* REQUIREMENT A: Copy the full committee exchange on the scope of financial regulation, word for word.

* SELECTED PASSAGE:
^^^^^^^^

Chairman:  I think we will move on to the question of scope, where there are a number of issues which you mentioned in your opening remarks about what is covered and how the Government has responded. Mr Heathcoat-Amory is going to deal with this.

Mr Heathcoat-Amory

  123.  On the question of scope, Howard Davies earlier in the week confirmed that, as regards investment advice given by solicitors in Scotland, that would be taken away from that professional body and would come to be regulated by the FSA. If that is so, are you happy that in the view of the Government's professed devolution policy to give more decision-making and responsibility to Scotland, this apparently goes in the opposite direction? And a second question, if I may: again my understanding is that some of the legislation touching the Scottish investment advice is embedded in specifically Scottish Acts which will fall to the Scottish Parliament to be amended or repealed. As that Parliament is shortly to be elected, they may take a different view about this to the Parliament of which we are Members. That seems to me to have dangers. Have you consulted or thought about how you might anticipate this problem rather than fall into any sort of trap?

^^^^^^^^

* ENTRIES PROVIDED:
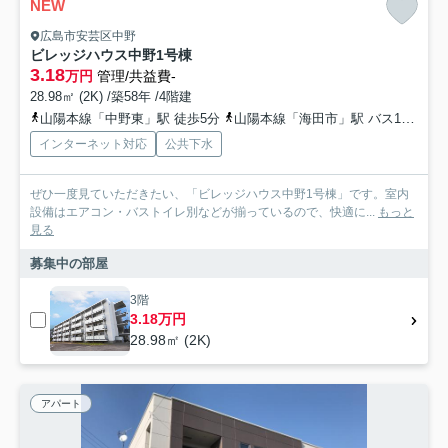
NEW
広島市安芸区中野
ビレッジハウス中野1号棟
3.18
万円
管理/共益費-
28.98㎡ (2K) /築58年 /4階建
山陽本線「中野東」駅 徒歩5分
山陽本線「海田市」駅 バス11分 「平原橋（芸陽バス）」 停歩6分
インターネット対応
公共下水
ぜひ一度見ていただきたい、「ビレッジハウス中野1号棟」です。室内
設備はエアコン・バストイレ別などが揃っているので、快適に...
もっと
見る
募集中の部屋
3階
3.18万円
28.98㎡ (2K)
アパート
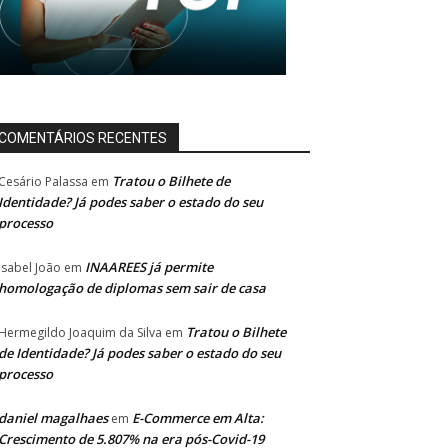
COMENTÁRIOS RECENTES
Tratou o Bilhete de
Cesário Palassa
em
Identidade? Já podes saber o estado do seu
processo
INAAREES já permite
Isabel João
em
homologação de diplomas sem sair de casa
Tratou o Bilhete
Hermegildo Joaquim da Silva
em
de Identidade? Já podes saber o estado do seu
processo
daniel magalhaes
E-Commerce em Alta:
em
Crescimento de 5.807% na era pós-Covid-19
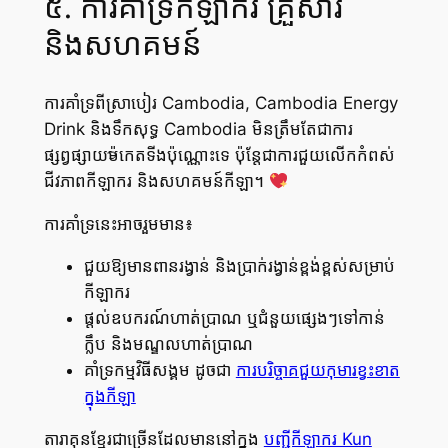
៥. ការគាំទ្រកីឡាករ គ្រួសារ
និងសហគមន៍
ការគាំទ្រពីស្រាបៀរ Cambodia, Cambodia Energy
Drink និងទឹកសុទ្ធ Cambodia មិនត្រឹមតែជាការ
ផ្សព្វផ្សាយម៉ာកេតទីងប៉ុណ្ណោះទេ ប៉ុន្តែជាការជួយលើកកំពស់
ជីវភាពកីឡាករ និងសហគមន៍កីឡា។
ការគាំទ្រនេះអាចរួមមាន៖
ជួយឱ្យមានពានរង្វាន់ និងប្រាក់រង្វាន់ខ្ពង់ខ្ពស់សម្រាប់
កីឡាករ
ផ្តល់ឧបករណ៍ហាត់ប្រាណ ឬជំនួយផ្សេងៗទៅកាន់
ក្លឹប និងមណ្ឌលហាត់ប្រាណ
គាំទ្រកម្មវិធីសង្គម ដូចជា
ការបរិច្ចាគជួយកុមារខ្វះខាត
ក្នុងកីឡា
តារាគុនខ្មែរជាច្រើនដែលមាននៅក្នុង
បញ្ជីកីឡាករ Kun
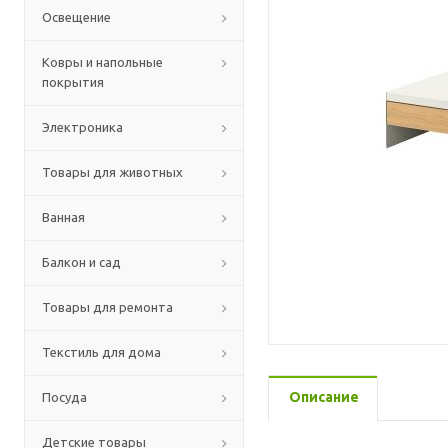
Освещение
Ковры и напольные
покрытия
Электроника
Товары для животных
Ванная
Балкон и сад
Товары для ремонта
Текстиль для дома
Описание
Посуда
Детские товары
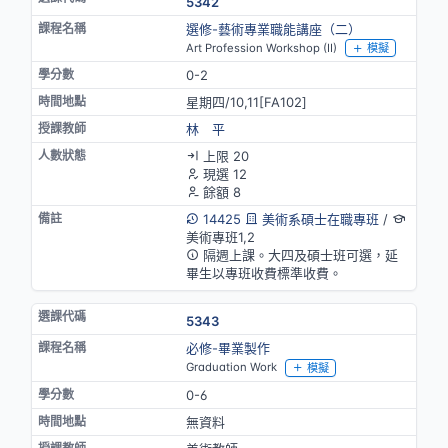
5342
選修-藝術專業職能講座（二）
Art Profession Workshop (II)
模擬
0-2
星期四/10,11[FA102]
林 平
上限 20
現選 12
餘額 8
14425
美術系碩士在職專班
/
美術專班1,2
隔週上課。大四及碩士班可選，延
畢生以專班收費標準收費。
5343
必修-畢業製作
Graduation Work
模擬
0-6
無資料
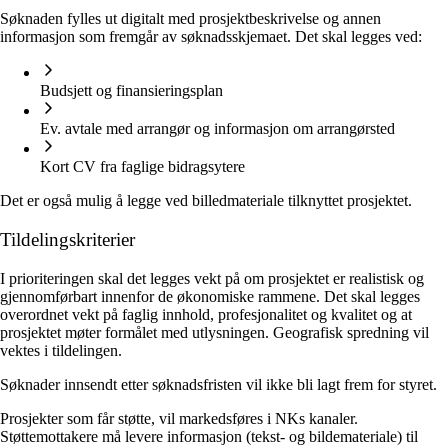
Søknaden fylles ut digitalt med prosjektbeskrivelse og annen
informasjon som fremgår av søknadsskjemaet. Det skal legges ved:
Budsjett og finansieringsplan
Ev. avtale med arrangør og informasjon om arrangørsted
Kort CV fra faglige bidragsytere
Det er også mulig å legge ved billedmateriale tilknyttet prosjektet.
Tildelingskriterier
I prioriteringen skal det legges vekt på om prosjektet er realistisk og
gjennomførbart innenfor de økonomiske rammene. Det skal legges
overordnet vekt på faglig innhold, profesjonalitet og kvalitet og at
prosjektet møter formålet med utlysningen. Geografisk spredning vil
vektes i tildelingen.
Søknader innsendt etter søknadsfristen vil ikke bli lagt frem for styret.
Prosjekter som får støtte, vil markedsføres i NKs kanaler.
Støttemottakere må levere informasjon (tekst- og bildemateriale) til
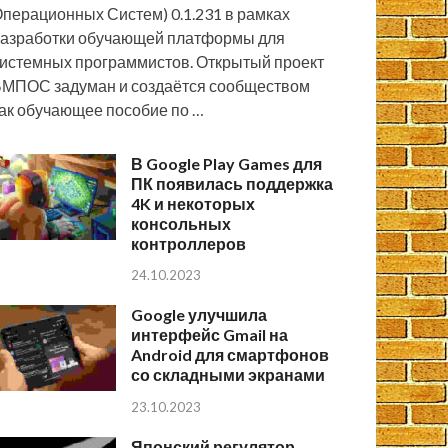
перационных Систем) 0.1.231 в рамках
азработки обучающей платформы для
истемных программистов. Открытый проект
МПОС задуман и создаётся сообществом
ак обучающее пособие по …
В Google Play Games для
ПК появилась поддержка
4K и некоторых
консольных
контроллеров
24.10.2023
Google улучшила
интерфейс Gmail на
Android для смартфонов
со складными экранами
23.10.2023
Японский регулятор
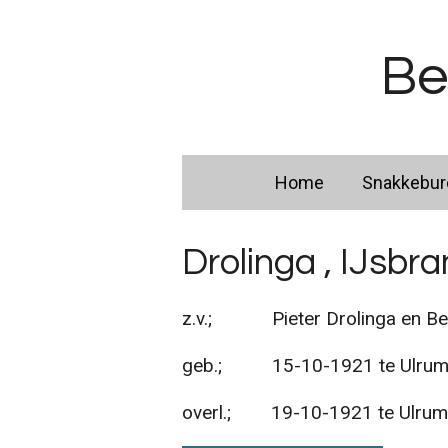
Ga
direct
Be
naar
de
hoofdinhoud
Home
Snakkebu
Drolinga , IJsbr
z.v.; Pieter Drolinga en Ber
geb.; 15-10-1921 te Ulru
overl.; 19-10-1921 te Ulrum 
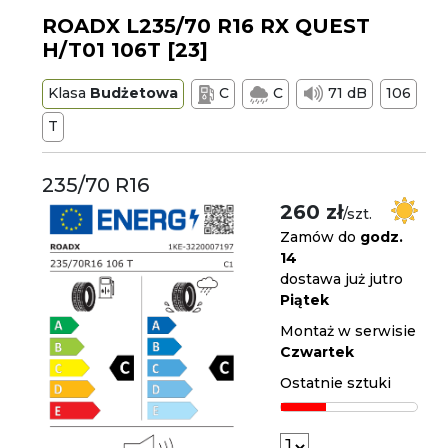
ROADX L235/70 R16 RX QUEST
H/T01 106T [23]
Klasa
Budżetowa
C
C
71 dB
106
T
235/70 R16
260 zł
/szt.
Zamów do
godz.
14
dostawa już jutro
Piątek
Montaż w serwisie
Czwartek
Ostatnie sztuki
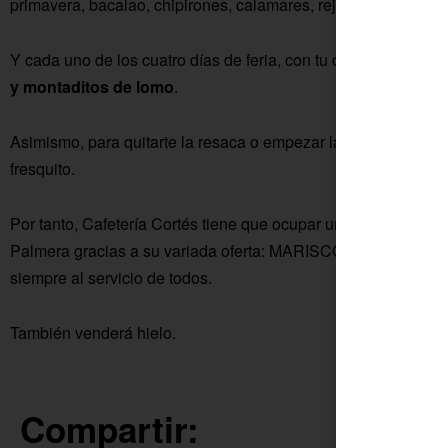
primavera, bacalao, chipirones, calamares, rejos, mini flamenq
Y cada uno de los cuatro días de feria, con tu consumición
al 
y montaditos de lomo
.
Asimismo, para quitarte la resaca o empezar la jornada a tope
fresquito.
Por tanto, Cafetería Cortés tiene que ocupar un lugar ineludibl
Palmera gracias a su variada oferta: MARISCO FRESCO DIARIO
siempre al servicio de todos.
También venderá hielo.
Compartir:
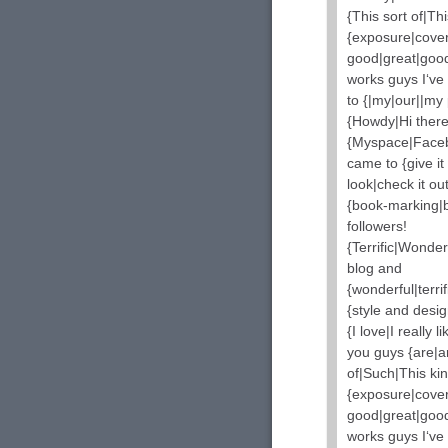
{This sort of|Th
{exposure|cover
good|great|good
works guys I‘ve
to {|my|our||my 
{Howdy|Hi there
{Myspace|Facebo
came to {give it 
look|check it out
{book-marking|b
followers!
{Terrific|Wonde
blog and
{wonderful|terri
{style and desig
{I love|I really 
you guys {are|ar
of|Such|This ki
{exposure|cover
good|great|good
works guys I‘ve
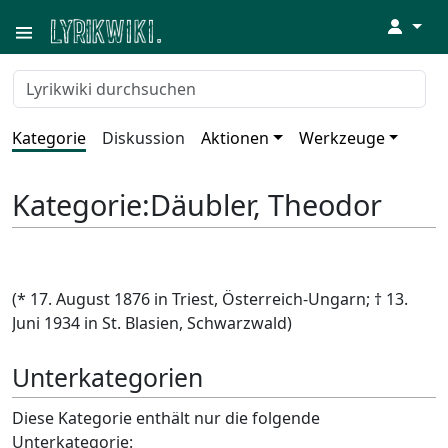
↓
Kategorie
Diskussion
Aktionen
Werkzeuge
Kategorie
:
Däubler, Theodor
(* 17. August 1876 in Triest, Österreich-Ungarn; † 13.
Juni 1934 in St. Blasien, Schwarzwald)
Unterkategorien
Diese Kategorie enthält nur die folgende
Unterkategorie:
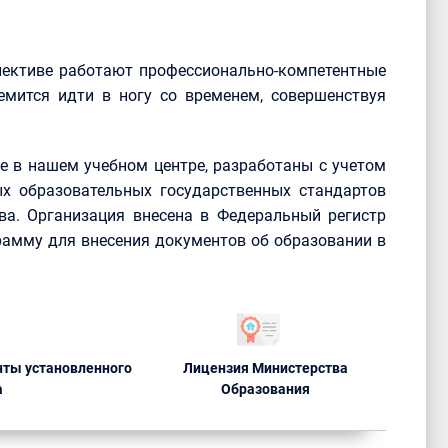
лективе работают профессионально-компетентные
емится идти в ногу со временем, совершенствуя
 в нашем учебном центре, разработаны с учетом
х образовательных государственных стандартов
ва. Организация внесена в Федеральный регистр
рамму для внесения документов об образовании в
ты установленного
Лицензия Министерства
а
Образования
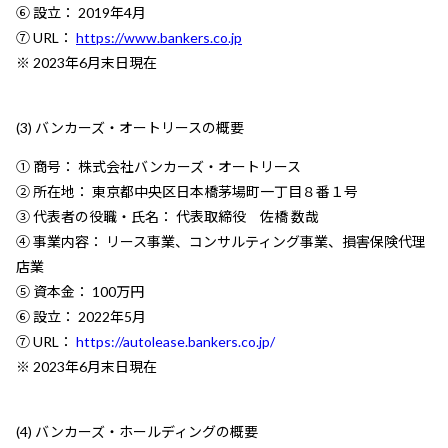
⑥ 設立： 2019年4月
⑦ URL：
https://www.bankers.co.jp
※ 2023年6月末日現在
(3) バンカーズ・オートリースの概要
① 商号： 株式会社バンカーズ・オートリース
② 所在地： 東京都中央区日本橋茅場町一丁目８番１号
③ 代表者の役職・氏名： 代表取締役 佐橋 数哉
④ 事業内容： リース事業、コンサルティング事業、損害保険代理
店業
⑤ 資本金： 100万円
⑥ 設立： 2022年5月
⑦ URL：
https://autolease.bankers.co.jp/
※ 2023年6月末日現在
(4) バンカーズ・ホールディングの概要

^^^^^^^^

* REQUIREMENT B: Revise the rows from the line containing "перационных Систем) 0.1.231 в рамках" down to the line containing "overl.; 19-10-1921 te Ulrum", replacing "Google" with "Alphabet" and keeping everything else the same. Return only those lines, leaving out the pictures.

* EXERCISE SOLUTION A:
Chairman:  I think we will move on to the question of scope, where there are a number of issues which you mentioned in your opening remarks about what is covered and how the Government has responded. Mr Heathcoat-Amory is going to deal with this.

Mr Heathcoat-Amory

  123.  On the question of scope, Howard Davies earlier in the week confirmed that, as regards investment advice given by solicitors in Scotland, that would be taken away from that professional body and would come to be regulated by the FSA. If that is so, are you happy that in the view of the Government's professed devolution policy to give more decision-making and responsibility to Scotland, this apparently goes in the opposite direction? And a second question, if I may: again my understanding is that some of the legislation touching the Scottish investment advice is embedded in specifically Scottish Acts which will fall to the Scottish Parliament to be amended or repealed. As that Parliament is shortly to be elected, they may take a different view about this to the Parliament of which we are Members. That seems to me to have dangers. Have you consulted or thought about how you might anticipate this problem rather than fall into any sort of trap?

* EXERCISE SOLUTION B:
перационных Систем) 0.1.231 в рамках
азработки обучающей платформы для
истемных программистов. Открытый проект
МПОС задуман и создаётся сообществом
ак обучающее пособие по …
В Alphabet Play Games для
ПК появилась поддержка
4K и некоторых
консольных
контроллеров
24.10.2023
Alphabet улучшила
интерфейс Gmail на
Android для смартфонов
со складными экранами
23.10.2023
Японский регулятор
Ga
direct
Be
naar
de
hoofdinhoud
Home
Snakkebu
Drolinga , IJsbr
z.v.; Pieter Drolinga en Ber
geb.; 15-10-1921 te Ulru
overl.; 19-10-1921 te Ulrum 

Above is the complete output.